Posted on 09 Jun 2010
While the cost of term life insurance is creeping up, the cost of purchasing a permanent life insurance policy from The Hartford is expected to fall this year for at least 25 percent of its new policyholders. That's because The Hartford has developed a new, proprietary underwriting process that substantially improves the company's ability to assess an individual's current health and mortality risk.
The Hartford's chief medical strategist, Dr. Robert Pokorski, estimates that more than half of new policyholders will now qualify for one of the company's two lower-cost "preferred" classifications and that they could save hundreds of dollars on their annual premium compared to the "standard" rate. For example, a 55-year-old male assessed as a preferred risk would save $1,286 on a $500,000 universal life policy.
Dr. Pokorski said the new underwriting process gives The Hartford a competitive advantage by taking a more holistic approach to assessing risk that gives individuals credit for a much wider array of variables. For example, someone being treated for high blood pressure or cholesterol would have been automatically disqualified for the most preferred classification under the old process. That is no longer the case under the new system, as long as they have other factors weighing in their favor.
One of the main innovations of the new system is the use of three age bands, rather than the two that are used by most insurers. This change recognizes the unique risk characteristics of young, middle-aged, and older people, and allows underwriters to offer insurance at a rate that more closely reflects an individual's risk. For example, The Hartford estimates that three in ten older applicants will now qualify for the most favorable preferred rate, which is a three-fold increase compared to the old system.
The new underwriting process also gives an individual credit for being in good physical condition, for getting regular exercise, for a favorable result on imaging tests used to screen for heart disease, and, in the case of older applicants, for having parents who lived to a ripe old age.
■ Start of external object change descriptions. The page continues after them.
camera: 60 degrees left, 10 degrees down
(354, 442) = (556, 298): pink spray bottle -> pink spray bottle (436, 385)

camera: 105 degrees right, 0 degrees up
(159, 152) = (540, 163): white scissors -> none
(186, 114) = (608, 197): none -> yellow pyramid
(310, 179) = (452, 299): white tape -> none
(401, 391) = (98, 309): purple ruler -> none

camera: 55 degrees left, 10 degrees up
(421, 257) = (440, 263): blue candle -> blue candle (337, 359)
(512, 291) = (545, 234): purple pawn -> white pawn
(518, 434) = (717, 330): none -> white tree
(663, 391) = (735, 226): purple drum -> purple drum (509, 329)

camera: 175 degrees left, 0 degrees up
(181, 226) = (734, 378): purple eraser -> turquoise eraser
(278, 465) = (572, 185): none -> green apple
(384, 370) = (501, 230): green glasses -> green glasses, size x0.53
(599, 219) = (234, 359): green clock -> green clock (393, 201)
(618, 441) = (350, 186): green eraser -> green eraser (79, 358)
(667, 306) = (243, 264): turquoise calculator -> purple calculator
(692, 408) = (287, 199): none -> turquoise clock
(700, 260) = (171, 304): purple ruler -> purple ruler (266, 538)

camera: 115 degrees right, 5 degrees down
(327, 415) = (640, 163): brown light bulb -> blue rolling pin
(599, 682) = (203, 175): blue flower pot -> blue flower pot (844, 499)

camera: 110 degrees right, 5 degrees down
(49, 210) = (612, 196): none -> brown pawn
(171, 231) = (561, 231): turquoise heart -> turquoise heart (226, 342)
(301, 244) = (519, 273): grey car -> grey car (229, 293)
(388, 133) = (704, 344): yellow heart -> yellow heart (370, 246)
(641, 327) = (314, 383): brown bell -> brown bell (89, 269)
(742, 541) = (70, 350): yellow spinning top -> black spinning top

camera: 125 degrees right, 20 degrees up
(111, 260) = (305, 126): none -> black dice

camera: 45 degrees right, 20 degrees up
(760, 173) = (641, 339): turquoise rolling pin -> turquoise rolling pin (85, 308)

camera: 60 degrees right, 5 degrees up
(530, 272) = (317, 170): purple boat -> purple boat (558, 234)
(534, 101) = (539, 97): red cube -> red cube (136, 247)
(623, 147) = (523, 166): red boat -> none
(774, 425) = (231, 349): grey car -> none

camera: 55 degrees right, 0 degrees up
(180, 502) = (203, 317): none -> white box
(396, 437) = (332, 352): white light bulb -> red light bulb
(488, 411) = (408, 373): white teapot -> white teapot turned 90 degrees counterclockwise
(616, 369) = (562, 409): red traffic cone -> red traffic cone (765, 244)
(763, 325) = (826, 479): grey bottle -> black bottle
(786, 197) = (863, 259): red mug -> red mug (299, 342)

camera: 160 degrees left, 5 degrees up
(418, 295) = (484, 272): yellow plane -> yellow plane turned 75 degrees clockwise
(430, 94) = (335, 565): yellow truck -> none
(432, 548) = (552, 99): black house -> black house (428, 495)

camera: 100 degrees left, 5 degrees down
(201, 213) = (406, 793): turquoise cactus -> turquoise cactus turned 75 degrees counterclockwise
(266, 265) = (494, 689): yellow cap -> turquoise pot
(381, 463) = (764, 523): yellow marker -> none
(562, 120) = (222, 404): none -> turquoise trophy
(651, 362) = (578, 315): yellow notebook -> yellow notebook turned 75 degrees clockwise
"The new underwriting process is a lot more work for our team of physicians and underwriters, but it gives us a much clearer picture of the true risks associated with insuring each individual," Dr. Pokorski said.
The company's underwriting department, which is known in the industry for innovation in other areas, was the first in the nation to offer standard rates on life insurance to women recovering from breast cancer and men who have been successfully treated for prostate cancer.